Qu’était-ce donc que ces guerres privées qui si longtemps couvrirent la France de deuil, de sang et de ruines? Voici, si j’ai bonne mémoire, comment les définit un de vos écrivains populaires:

« On appelait guerres privées, les guerres acharnées qui s’élevaient au moyen âge entre deux ou plusieurs familles, pour venger l’insulte faite à l’un de leurs membres, et qui se perpétuaient de génération en génération, jusqu’à ce que la destruction de l’une des parties, ou une réparation éclatante y vînt mettre un terme. Ces guerres ensanglantèrent la France et l’Allemagne jusqu’au quatorzième siècle. Elles eurent pour principale cause l’absence de lois capables de protéger es individus et de punir les crimes, ainsi que la faiblesse de l’autorité royale, en présence de feudataires puissants et indépendants dans leurs domaines. » (Bouillet.)

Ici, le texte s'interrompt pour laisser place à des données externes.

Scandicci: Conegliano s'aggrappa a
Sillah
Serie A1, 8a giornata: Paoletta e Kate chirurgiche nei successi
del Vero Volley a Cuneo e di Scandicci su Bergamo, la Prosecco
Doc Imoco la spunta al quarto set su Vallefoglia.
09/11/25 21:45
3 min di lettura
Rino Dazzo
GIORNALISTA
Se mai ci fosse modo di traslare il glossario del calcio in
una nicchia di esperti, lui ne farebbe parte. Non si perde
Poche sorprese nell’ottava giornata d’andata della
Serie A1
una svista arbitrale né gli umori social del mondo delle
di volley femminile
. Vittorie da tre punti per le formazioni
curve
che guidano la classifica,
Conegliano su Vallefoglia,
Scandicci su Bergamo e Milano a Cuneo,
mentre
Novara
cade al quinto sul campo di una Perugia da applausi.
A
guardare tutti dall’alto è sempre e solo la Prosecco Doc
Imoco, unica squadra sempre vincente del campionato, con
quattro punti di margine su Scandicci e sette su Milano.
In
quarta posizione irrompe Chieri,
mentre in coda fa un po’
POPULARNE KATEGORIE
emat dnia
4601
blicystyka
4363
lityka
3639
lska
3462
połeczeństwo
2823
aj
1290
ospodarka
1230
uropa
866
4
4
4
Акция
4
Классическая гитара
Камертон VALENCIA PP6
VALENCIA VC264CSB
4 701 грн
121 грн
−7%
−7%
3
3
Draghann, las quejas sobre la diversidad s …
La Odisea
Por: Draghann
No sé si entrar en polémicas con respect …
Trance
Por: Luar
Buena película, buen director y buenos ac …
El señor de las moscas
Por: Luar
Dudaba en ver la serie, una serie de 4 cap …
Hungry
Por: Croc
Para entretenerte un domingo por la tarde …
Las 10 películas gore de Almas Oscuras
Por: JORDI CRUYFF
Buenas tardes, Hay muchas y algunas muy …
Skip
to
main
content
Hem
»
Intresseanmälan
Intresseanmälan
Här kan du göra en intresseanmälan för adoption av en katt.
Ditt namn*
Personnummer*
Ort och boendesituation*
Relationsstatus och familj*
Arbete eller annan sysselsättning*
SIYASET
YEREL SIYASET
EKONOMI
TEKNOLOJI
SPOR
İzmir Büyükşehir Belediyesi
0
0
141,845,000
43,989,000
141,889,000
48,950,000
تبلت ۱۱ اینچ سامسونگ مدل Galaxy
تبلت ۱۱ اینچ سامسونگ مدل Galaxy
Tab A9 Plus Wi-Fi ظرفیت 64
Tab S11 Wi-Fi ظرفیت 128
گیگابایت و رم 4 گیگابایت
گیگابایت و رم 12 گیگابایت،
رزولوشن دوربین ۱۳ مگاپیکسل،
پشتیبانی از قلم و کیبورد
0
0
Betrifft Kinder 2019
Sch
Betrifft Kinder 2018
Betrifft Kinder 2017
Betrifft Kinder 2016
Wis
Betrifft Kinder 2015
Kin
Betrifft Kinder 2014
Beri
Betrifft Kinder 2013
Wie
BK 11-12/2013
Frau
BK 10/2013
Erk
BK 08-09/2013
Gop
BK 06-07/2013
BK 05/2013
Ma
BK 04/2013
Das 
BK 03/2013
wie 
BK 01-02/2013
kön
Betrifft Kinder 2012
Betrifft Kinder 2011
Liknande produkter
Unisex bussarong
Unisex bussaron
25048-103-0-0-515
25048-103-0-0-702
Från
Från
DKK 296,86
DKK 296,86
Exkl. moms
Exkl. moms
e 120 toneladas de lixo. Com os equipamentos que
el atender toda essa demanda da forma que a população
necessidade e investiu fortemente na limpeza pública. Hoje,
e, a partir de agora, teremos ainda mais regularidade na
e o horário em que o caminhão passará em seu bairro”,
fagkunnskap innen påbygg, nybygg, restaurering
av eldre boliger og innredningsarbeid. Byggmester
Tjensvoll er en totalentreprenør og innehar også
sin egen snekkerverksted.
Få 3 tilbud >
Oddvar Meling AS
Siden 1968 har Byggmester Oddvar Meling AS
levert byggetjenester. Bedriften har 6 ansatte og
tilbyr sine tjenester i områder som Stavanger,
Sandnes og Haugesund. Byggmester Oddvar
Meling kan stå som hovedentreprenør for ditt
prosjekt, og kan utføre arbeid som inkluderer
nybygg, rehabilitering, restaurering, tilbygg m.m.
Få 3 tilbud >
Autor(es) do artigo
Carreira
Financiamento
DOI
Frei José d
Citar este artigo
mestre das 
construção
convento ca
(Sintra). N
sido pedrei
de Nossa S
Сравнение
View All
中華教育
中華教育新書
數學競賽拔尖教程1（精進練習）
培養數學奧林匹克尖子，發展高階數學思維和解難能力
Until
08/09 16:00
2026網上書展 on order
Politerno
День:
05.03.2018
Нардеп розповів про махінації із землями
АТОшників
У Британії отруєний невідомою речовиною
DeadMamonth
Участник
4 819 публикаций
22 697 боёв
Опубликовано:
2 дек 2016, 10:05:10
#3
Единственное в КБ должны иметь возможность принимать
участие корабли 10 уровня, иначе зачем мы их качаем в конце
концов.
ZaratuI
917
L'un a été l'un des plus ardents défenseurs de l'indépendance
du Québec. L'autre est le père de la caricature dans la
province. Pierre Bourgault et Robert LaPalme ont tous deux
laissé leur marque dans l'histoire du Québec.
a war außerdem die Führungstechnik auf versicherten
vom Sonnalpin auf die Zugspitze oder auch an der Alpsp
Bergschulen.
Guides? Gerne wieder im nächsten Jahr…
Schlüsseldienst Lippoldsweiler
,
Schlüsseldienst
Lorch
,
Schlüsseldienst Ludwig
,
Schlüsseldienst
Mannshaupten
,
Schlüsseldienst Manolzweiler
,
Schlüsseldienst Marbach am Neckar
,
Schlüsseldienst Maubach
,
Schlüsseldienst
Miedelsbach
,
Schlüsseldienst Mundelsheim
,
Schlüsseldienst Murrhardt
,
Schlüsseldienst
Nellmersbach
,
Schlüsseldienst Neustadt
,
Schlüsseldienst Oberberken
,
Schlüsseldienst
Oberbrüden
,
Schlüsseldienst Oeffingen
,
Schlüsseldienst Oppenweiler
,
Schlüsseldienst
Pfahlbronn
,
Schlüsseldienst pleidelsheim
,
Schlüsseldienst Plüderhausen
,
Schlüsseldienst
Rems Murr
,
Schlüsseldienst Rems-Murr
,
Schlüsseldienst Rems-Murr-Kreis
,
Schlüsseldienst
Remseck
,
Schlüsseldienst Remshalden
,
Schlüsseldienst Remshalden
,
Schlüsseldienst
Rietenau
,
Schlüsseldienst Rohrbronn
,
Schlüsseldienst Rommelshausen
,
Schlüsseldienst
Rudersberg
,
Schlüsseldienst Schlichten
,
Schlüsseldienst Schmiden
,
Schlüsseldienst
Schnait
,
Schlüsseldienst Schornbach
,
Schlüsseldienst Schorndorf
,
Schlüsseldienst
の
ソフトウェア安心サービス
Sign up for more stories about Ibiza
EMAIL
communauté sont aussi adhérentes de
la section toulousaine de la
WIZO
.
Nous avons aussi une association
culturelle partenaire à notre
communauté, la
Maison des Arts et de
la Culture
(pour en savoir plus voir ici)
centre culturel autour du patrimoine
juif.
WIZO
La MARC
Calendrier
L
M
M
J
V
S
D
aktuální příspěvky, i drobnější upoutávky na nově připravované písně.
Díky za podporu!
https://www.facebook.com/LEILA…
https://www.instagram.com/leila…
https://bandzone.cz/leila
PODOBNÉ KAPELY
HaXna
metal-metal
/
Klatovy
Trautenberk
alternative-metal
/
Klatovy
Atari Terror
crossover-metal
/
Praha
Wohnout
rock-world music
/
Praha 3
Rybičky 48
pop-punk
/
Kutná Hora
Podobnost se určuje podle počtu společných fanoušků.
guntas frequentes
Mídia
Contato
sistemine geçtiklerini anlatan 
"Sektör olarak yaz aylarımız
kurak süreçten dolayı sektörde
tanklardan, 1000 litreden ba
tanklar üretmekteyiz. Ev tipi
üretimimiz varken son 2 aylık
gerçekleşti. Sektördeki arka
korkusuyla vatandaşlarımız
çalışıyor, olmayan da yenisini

Cette définition de vos guerres privées n’est-elle pas, exactement et mot pour mot, celle de notre vendetta?... Elles ont, dites-vous, disparu de votre territoire, et ne sont plus qu’un souvenir. Il se peut: mais que de temps et d’efforts il a fallu pour atteindre ce résultat.

Que suit-il de là? Que ce que nous sommes aujourd’ hui, vous l’avez été autrefois; que les reproches que vous nous adressez, vous les avez mérités avant nous; et que dès lors, moins que personne, vous avez le droit d’être impitoyables à notre égard.

Mais voilà que le soleil se pose sur les eaux; la mer commence à moutonner et le navire à se balancer. Allons dîner, tant que la table se tient encore d’aplomb; puis on ira dormir; et demain au point du jour, je vous appellerai pour vous montrer la Corse.